+++ Information shown

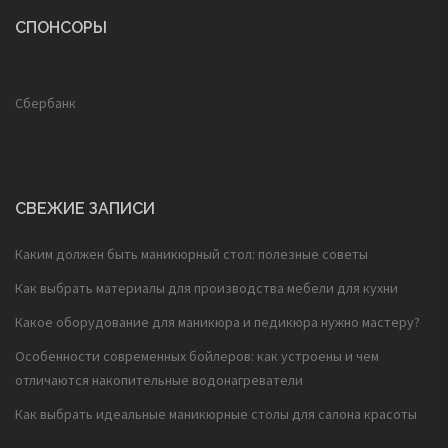
СПОНСОРЫ
Сбербанк
СВЕЖИЕ ЗАПИСИ
Каким должен быть маникюрный стол: полезные советы
Как выбрать материалы для производства мебели для кухни
Какое оборудование для маникюра и педикюра нужно мастеру?
Особенности современных бойлеров: как устроены и чем
отличаются накопительные водонагреватели
Как выбрать идеальные маникюрные столы для салона красоты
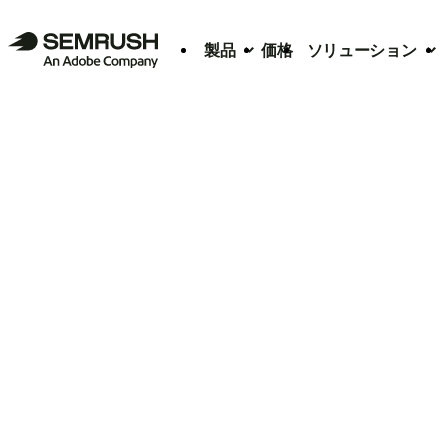
製品
価格
ソリューション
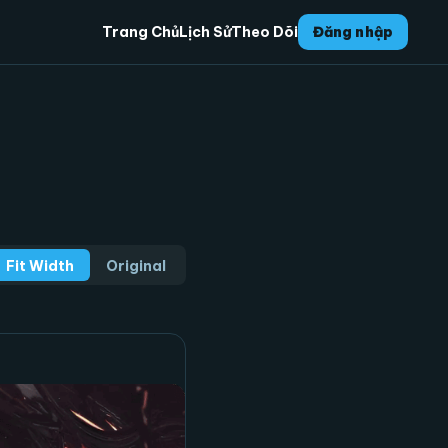
Trang Chủ
Lịch Sử
Theo Dõi
Đăng nhập
Fit Width
Original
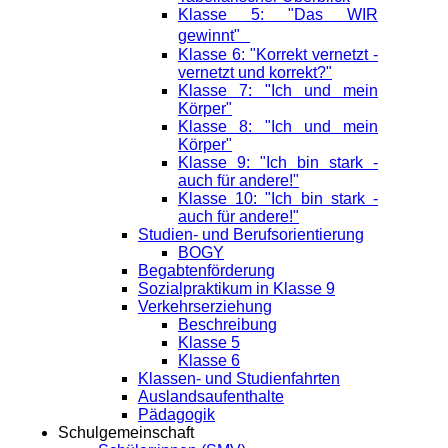
Klasse 5: "Das WIR
gewinnt"
Klasse 6: "Korrekt vernetzt -
vernetzt und korrekt?"
Klasse 7: "Ich und mein
Körper"
Klasse 8: "Ich und mein
Körper"
Klasse 9: "Ich bin stark -
auch für andere!"
Klasse 10: "Ich bin stark -
auch für andere!"
Studien- und Berufsorientierung
BOGY
Begabtenförderung
Sozialpraktikum in Klasse 9
Verkehrserziehung
Beschreibung
Klasse 5
Klasse 6
Klassen- und Studienfahrten
Auslandsaufenthalte
Pädagogik
Schulgemeinschaft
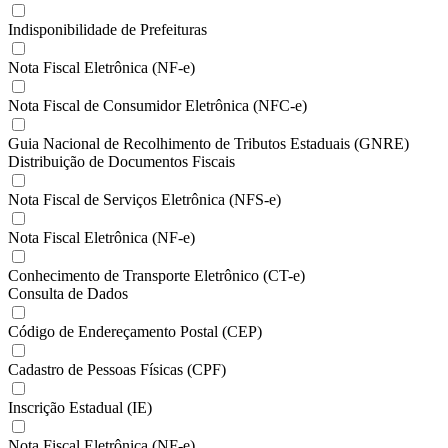
Indisponibilidade de Prefeituras
Nota Fiscal Eletrônica (NF-e)
Nota Fiscal de Consumidor Eletrônica (NFC-e)
Guia Nacional de Recolhimento de Tributos Estaduais (GNRE)
Distribuição de Documentos Fiscais
Nota Fiscal de Serviços Eletrônica (NFS-e)
Nota Fiscal Eletrônica (NF-e)
Conhecimento de Transporte Eletrônico (CT-e)
Consulta de Dados
Código de Endereçamento Postal (CEP)
Cadastro de Pessoas Físicas (CPF)
Inscrição Estadual (IE)
Nota Fiscal Eletrônica (NF-e)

++++++

● **Directions for this task**
Copy out the material from its first line through the line that contains "Как выбрать идеальные", with both ends included. Leave the pictures out of your answer.

● **Task output**
СПОНСОРЫ
Сбербанк
СВЕЖИЕ ЗАПИСИ
Каким должен быть маникюрный стол: полезные советы
Как выбрать материалы для производства мебели для кухни
Какое оборудование для маникюра и педикюра нужно мастеру?
Особенности современных бойлеров: как устроены и чем
отличаются накопительные водонагреватели
Как выбрать идеальные маникюрные столы для салона красоты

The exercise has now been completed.